People photos with keypoints:
----------------------------------------
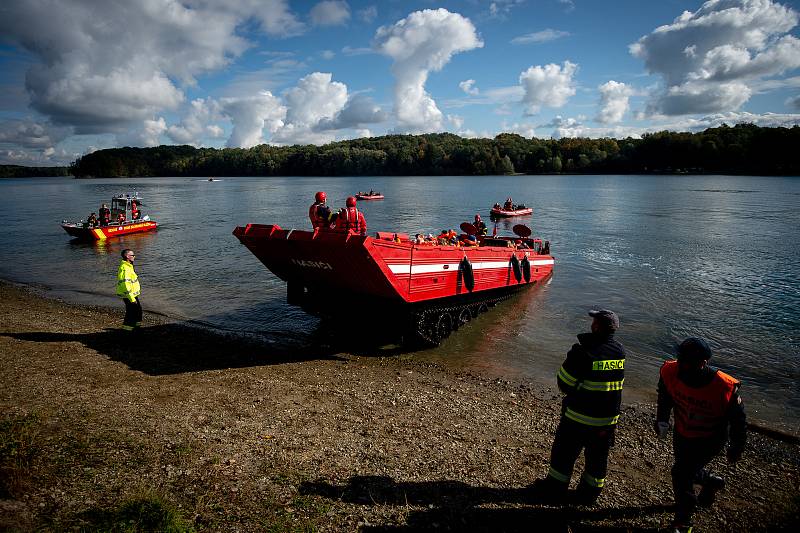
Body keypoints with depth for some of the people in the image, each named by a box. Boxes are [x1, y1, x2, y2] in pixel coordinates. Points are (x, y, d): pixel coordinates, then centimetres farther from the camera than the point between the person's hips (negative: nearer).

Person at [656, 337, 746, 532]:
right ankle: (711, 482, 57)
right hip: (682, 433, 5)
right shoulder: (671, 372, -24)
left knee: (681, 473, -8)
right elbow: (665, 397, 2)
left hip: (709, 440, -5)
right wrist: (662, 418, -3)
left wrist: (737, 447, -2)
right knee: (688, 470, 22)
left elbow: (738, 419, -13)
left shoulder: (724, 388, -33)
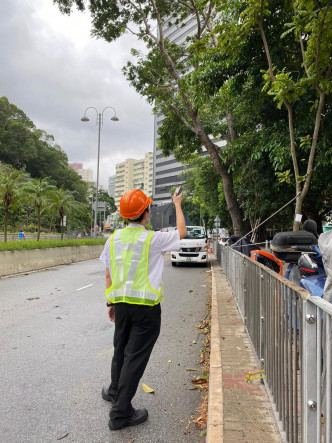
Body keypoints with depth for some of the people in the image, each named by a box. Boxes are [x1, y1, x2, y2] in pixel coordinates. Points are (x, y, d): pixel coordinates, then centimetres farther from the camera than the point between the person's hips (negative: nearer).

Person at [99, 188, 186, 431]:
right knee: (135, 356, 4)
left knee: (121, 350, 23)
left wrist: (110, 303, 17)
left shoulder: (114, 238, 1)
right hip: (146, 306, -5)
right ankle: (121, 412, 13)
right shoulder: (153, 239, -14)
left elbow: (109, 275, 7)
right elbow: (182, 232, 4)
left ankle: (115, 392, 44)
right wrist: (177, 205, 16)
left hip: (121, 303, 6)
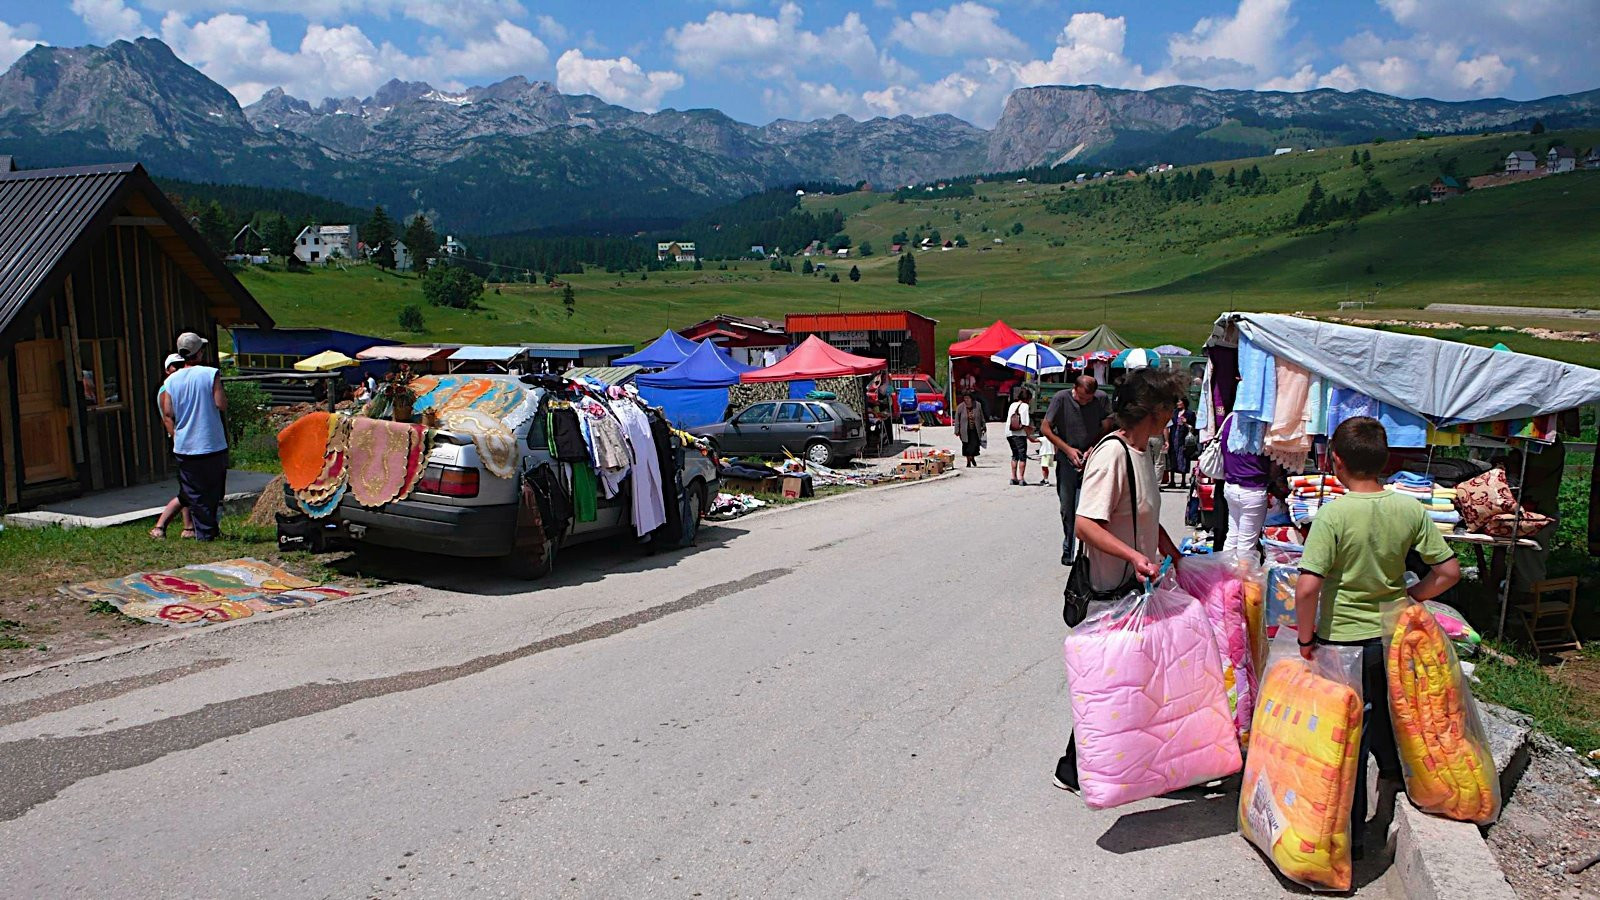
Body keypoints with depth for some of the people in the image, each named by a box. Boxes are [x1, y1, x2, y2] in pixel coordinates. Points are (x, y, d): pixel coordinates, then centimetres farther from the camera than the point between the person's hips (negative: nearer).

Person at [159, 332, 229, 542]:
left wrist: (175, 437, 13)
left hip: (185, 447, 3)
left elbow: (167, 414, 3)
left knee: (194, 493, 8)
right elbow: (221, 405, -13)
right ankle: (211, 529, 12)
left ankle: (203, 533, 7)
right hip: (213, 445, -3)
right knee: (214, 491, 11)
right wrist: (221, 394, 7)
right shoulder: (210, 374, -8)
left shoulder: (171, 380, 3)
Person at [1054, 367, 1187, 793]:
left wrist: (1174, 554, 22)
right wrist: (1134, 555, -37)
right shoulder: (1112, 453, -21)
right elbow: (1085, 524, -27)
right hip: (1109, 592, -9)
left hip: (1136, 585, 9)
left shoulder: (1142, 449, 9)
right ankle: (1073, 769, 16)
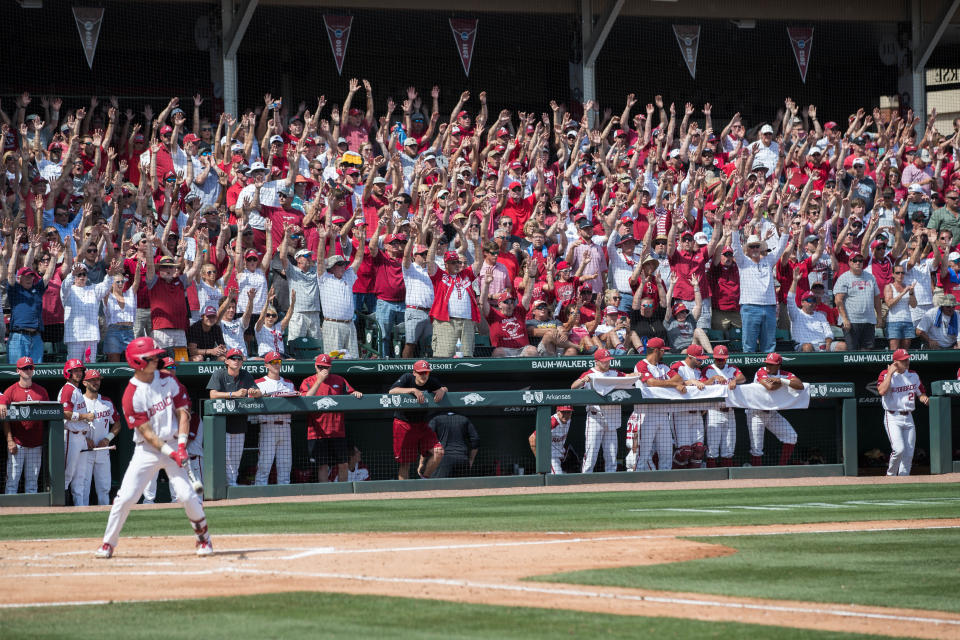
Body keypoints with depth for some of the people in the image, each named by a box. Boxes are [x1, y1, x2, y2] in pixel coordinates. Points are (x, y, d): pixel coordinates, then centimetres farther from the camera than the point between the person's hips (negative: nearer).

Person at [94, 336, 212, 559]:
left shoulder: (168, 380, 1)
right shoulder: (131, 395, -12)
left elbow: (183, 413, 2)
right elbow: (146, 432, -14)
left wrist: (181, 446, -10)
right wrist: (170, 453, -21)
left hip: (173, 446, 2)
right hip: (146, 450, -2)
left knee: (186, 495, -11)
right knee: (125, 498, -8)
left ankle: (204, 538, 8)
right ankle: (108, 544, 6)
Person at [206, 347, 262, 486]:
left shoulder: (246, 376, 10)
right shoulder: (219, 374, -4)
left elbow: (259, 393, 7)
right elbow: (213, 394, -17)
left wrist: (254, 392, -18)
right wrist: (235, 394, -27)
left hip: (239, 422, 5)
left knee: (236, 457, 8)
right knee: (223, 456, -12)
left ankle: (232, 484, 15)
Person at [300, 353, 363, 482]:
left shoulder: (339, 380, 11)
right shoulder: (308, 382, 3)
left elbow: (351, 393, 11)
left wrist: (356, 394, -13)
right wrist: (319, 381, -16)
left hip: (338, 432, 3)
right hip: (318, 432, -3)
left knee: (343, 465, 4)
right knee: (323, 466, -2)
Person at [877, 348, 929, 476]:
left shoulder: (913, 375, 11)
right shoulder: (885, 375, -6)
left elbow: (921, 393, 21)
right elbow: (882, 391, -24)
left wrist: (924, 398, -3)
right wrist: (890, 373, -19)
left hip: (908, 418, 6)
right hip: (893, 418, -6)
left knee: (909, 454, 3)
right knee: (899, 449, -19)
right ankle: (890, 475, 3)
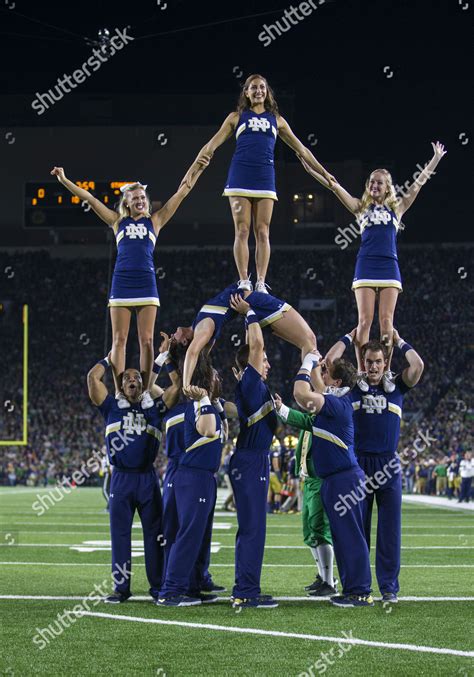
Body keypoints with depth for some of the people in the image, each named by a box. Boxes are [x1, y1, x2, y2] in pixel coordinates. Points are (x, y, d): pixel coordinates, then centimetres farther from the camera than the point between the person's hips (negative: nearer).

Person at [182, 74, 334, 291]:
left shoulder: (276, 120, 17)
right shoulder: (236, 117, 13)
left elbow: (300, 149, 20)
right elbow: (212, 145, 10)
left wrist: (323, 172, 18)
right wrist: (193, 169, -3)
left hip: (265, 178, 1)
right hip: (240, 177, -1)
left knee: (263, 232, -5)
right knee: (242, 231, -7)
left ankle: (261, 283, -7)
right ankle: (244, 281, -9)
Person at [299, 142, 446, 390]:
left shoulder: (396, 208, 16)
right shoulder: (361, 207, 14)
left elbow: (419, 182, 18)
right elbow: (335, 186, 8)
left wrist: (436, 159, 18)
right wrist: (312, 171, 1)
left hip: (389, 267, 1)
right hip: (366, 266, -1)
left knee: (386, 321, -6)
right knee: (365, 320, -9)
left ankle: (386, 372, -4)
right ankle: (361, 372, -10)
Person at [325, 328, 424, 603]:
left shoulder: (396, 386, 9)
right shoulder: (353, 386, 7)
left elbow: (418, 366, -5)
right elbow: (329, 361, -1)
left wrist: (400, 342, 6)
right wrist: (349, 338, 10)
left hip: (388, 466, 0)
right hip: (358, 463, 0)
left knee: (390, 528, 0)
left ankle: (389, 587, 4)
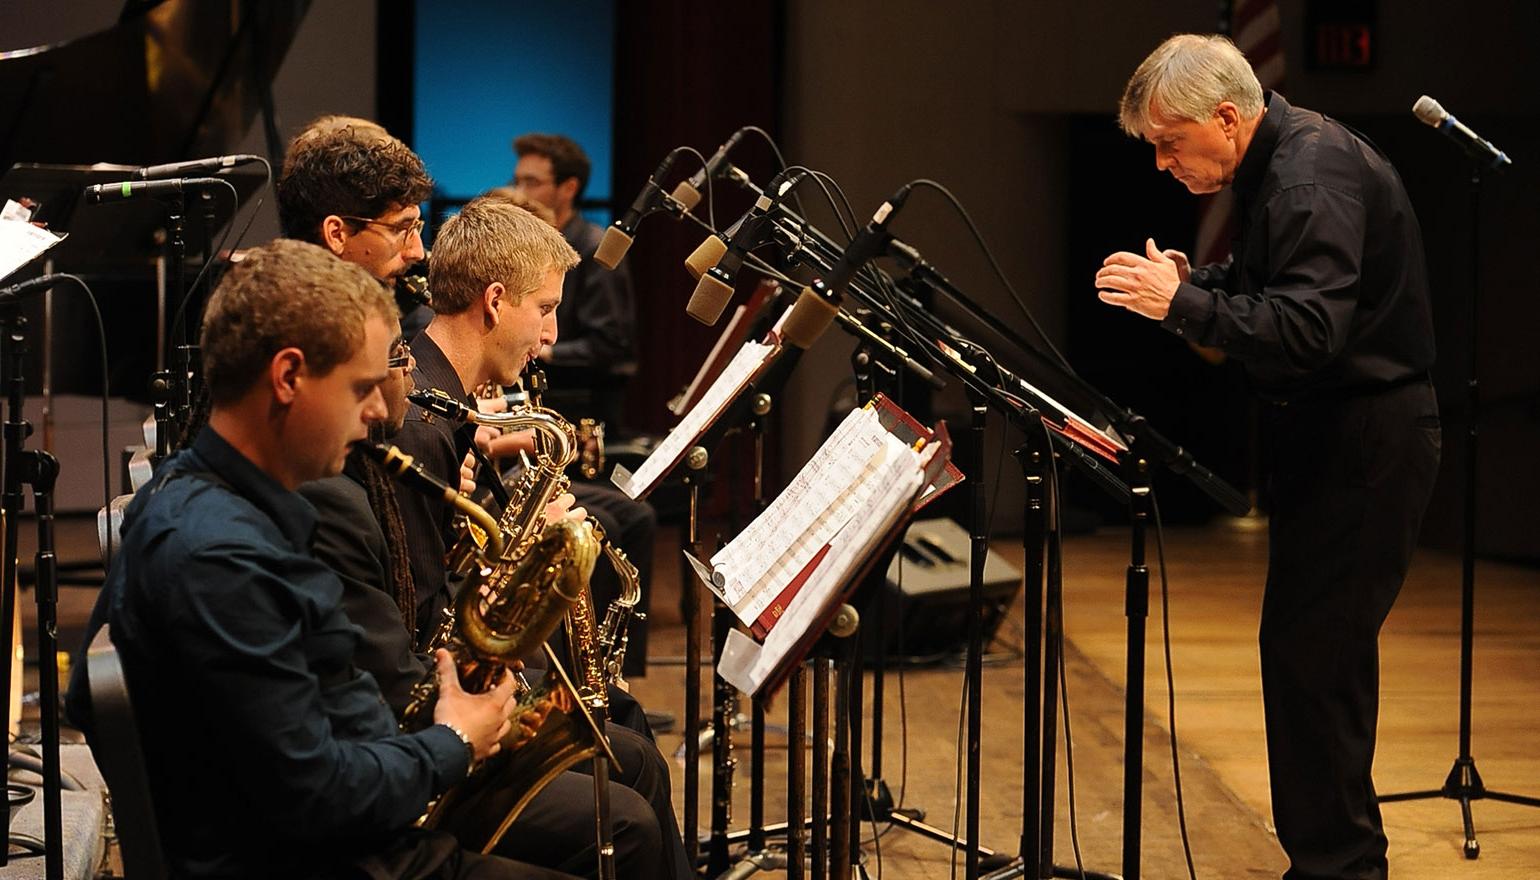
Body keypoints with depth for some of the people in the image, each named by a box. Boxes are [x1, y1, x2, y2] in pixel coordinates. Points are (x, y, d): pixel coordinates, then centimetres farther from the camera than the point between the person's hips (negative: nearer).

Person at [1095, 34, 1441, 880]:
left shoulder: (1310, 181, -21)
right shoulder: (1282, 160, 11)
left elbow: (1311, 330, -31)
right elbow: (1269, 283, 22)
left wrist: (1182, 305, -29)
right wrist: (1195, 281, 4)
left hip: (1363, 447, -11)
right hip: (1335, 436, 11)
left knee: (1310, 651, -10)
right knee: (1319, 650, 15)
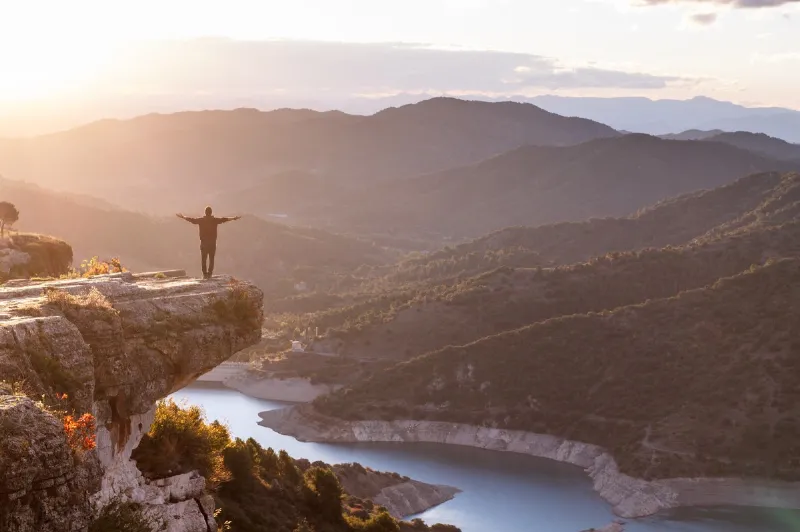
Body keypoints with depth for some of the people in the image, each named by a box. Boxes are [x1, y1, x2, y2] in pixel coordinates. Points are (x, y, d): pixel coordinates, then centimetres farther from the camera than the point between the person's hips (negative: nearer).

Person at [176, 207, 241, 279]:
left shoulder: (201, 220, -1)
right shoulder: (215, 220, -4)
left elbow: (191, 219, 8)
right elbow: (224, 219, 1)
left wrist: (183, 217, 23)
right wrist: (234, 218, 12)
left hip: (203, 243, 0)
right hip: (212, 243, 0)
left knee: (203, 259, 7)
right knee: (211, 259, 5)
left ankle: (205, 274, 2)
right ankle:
----------------------------------------
• WHAT THIS TASK INVOLVES: Transcribe the records above exactly, excluding every picture.

• YOUR RESPONSE:
Body keypoints with depth for some of the people in the image, each named by a box. Boxes are [x1, y1, x2, y2] in pixel coordinates. Points are (x, y, d): pixel coordinates, then centimetres farther from the camera than the point between the person's hips (negative: nearer).

Person at [656, 337, 746, 532]:
right ankle: (711, 482, 57)
right hip: (682, 433, 5)
right shoulder: (671, 372, -24)
left knee: (681, 473, -8)
right elbow: (665, 397, 2)
left hip: (709, 440, -5)
right wrist: (662, 418, -3)
left wrist: (737, 447, -2)
right knee: (688, 470, 22)
left elbow: (738, 419, -13)
left shoulder: (724, 388, -33)
Body keypoints with depth for some of the people in the image, each named by a box. Boxes are [x1, y1, x2, y2] in pixel coordinates. Points are (x, y, d): pixel coordinates, then centimetres farther from the camera than the point between the person's hips (negative: nearer).

Person at [99, 188, 186, 431]:
right knee: (135, 356, 4)
left knee: (121, 350, 23)
left wrist: (110, 303, 17)
left shoulder: (114, 238, 1)
right hip: (146, 306, -5)
right ankle: (121, 412, 13)
right shoulder: (153, 239, -14)
left elbow: (109, 275, 7)
right elbow: (182, 232, 4)
left ankle: (115, 392, 44)
right wrist: (177, 205, 16)
left hip: (121, 303, 6)
Body keypoints with depth for some of the people in the image, each named by a box. Boxes are [x1, y1, x2, y2] in pixel coordinates. Points are (x, y, d): pixel coordinates, then centimetres farther from the camera than the point between the person's hips (negative: nearer).

Person at [159, 332, 229, 542]:
left wrist: (175, 437, 13)
left hip: (185, 447, 3)
left elbow: (167, 414, 3)
left knee: (194, 493, 8)
right elbow: (221, 405, -13)
right ankle: (211, 529, 12)
left ankle: (203, 533, 7)
right hip: (213, 445, -3)
right knee: (214, 491, 11)
right wrist: (221, 394, 7)
right shoulder: (210, 374, -8)
left shoulder: (171, 380, 3)
Person at [1054, 367, 1187, 793]:
left wrist: (1174, 554, 22)
right wrist: (1134, 555, -37)
right shoulder: (1112, 453, -21)
right elbow: (1085, 524, -27)
right hip: (1109, 592, -9)
left hip: (1136, 585, 9)
left shoulder: (1142, 449, 9)
right ankle: (1073, 769, 16)
Body keypoints with depth for some of the people in the image, each named by a box. Boxes are [x1, y1, x2, y2] in pixel coordinates. Points are (x, y, d): pixel coordinates, then centimetres farther from the camera than the point between the person's hips (negative: nearer).

Person at [94, 336, 212, 559]:
left shoulder: (168, 380, 1)
right shoulder: (131, 395, -12)
left elbow: (183, 413, 2)
right elbow: (146, 432, -14)
left wrist: (181, 446, -10)
right wrist: (170, 453, -21)
left hip: (173, 446, 2)
right hip: (146, 450, -2)
left knee: (186, 495, -11)
right knee: (125, 498, -8)
left ankle: (204, 538, 8)
right ankle: (108, 544, 6)
Person at [206, 347, 262, 486]:
left shoulder: (246, 376, 10)
right shoulder: (219, 374, -4)
left elbow: (259, 393, 7)
right elbow: (213, 394, -17)
left wrist: (254, 392, -18)
right wrist: (235, 394, -27)
left hip: (239, 422, 5)
left knee: (236, 457, 8)
right knee: (223, 456, -12)
left ankle: (232, 484, 15)
Person at [300, 353, 363, 482]:
left shoulder: (339, 380, 11)
right shoulder: (308, 382, 3)
left elbow: (351, 393, 11)
left wrist: (356, 394, -13)
right wrist: (319, 381, -16)
left hip: (338, 432, 3)
right hip: (318, 432, -3)
left knee: (343, 465, 4)
right knee: (323, 466, -2)
Person at [877, 348, 929, 476]:
left shoulder: (913, 375, 11)
right shoulder: (885, 375, -6)
left elbow: (921, 393, 21)
right elbow: (882, 391, -24)
left wrist: (924, 398, -3)
right wrist: (890, 373, -19)
left hip: (908, 418, 6)
right hip: (893, 418, -6)
left knee: (909, 454, 3)
right knee: (899, 449, -19)
right ankle: (890, 475, 3)
Body keypoints with depth for some of the people in the image, each named by a box. Boxes are [x1, y1, x2, y2] in pixel coordinates. Points are (x, y, d): pixel coordinates, then centimetres farther from the camera than the point between the person's hips (negative: nearer).

Person at [182, 74, 334, 291]:
left shoulder: (276, 120, 17)
right shoulder: (236, 117, 13)
left elbow: (300, 149, 20)
right elbow: (212, 145, 10)
left wrist: (323, 172, 18)
right wrist: (193, 169, -3)
left hip: (265, 178, 1)
right hip: (240, 177, -1)
left knee: (263, 232, -5)
right knee: (242, 231, -7)
left ankle: (261, 283, -7)
right ankle: (244, 281, -9)
Person at [299, 142, 446, 390]:
left shoulder: (396, 208, 16)
right shoulder: (361, 207, 14)
left elbow: (419, 182, 18)
right elbow: (335, 186, 8)
left wrist: (436, 159, 18)
right wrist: (312, 171, 1)
left hip: (389, 267, 1)
right hip: (366, 266, -1)
left knee: (386, 321, -6)
right knee: (365, 320, -9)
left ankle: (386, 372, -4)
right ankle: (361, 372, -10)
Person at [325, 328, 424, 603]:
left shoulder: (396, 386, 9)
right shoulder: (353, 386, 7)
left elbow: (418, 366, -5)
right elbow: (329, 361, -1)
left wrist: (400, 342, 6)
right wrist: (349, 338, 10)
left hip: (388, 466, 0)
right hip: (358, 463, 0)
left knee: (390, 528, 0)
left ankle: (389, 587, 4)
Body keypoints with depth for some of the people in the image, each named by a box. Boxes are [x1, y1, x2, y2] in pixel coordinates. Points are (x, y, d): pixel coordinates, then centimetres farther from the camera than the point between the person's hips (negative: nearer).

Person at [1095, 34, 1441, 880]:
left shoulder: (1310, 181, -21)
right shoulder: (1282, 160, 11)
left elbow: (1311, 330, -31)
right elbow: (1269, 283, 22)
left wrist: (1182, 305, -29)
right wrist: (1195, 281, 4)
left hip: (1363, 447, -11)
right hip: (1335, 436, 11)
left knee: (1310, 651, -10)
right knee: (1319, 650, 15)
Body keypoints with depth for some of the people in the image, each named by a box. Boxes are [x1, y1, x2, y2] in pixel coordinates. Points are (x, y, d): pixel coordinates, then centimetres farther from the camera than the point between the person's hips (negative: nearer).

Person at [176, 207, 241, 279]:
left shoulder: (201, 220, -1)
right shoulder: (215, 220, -4)
left elbow: (191, 219, 8)
right elbow: (224, 219, 1)
left wrist: (183, 217, 23)
right wrist: (234, 218, 12)
left hip: (203, 243, 0)
right hip: (212, 243, 0)
left knee: (203, 259, 7)
right knee: (211, 259, 5)
left ankle: (205, 274, 2)
right ankle:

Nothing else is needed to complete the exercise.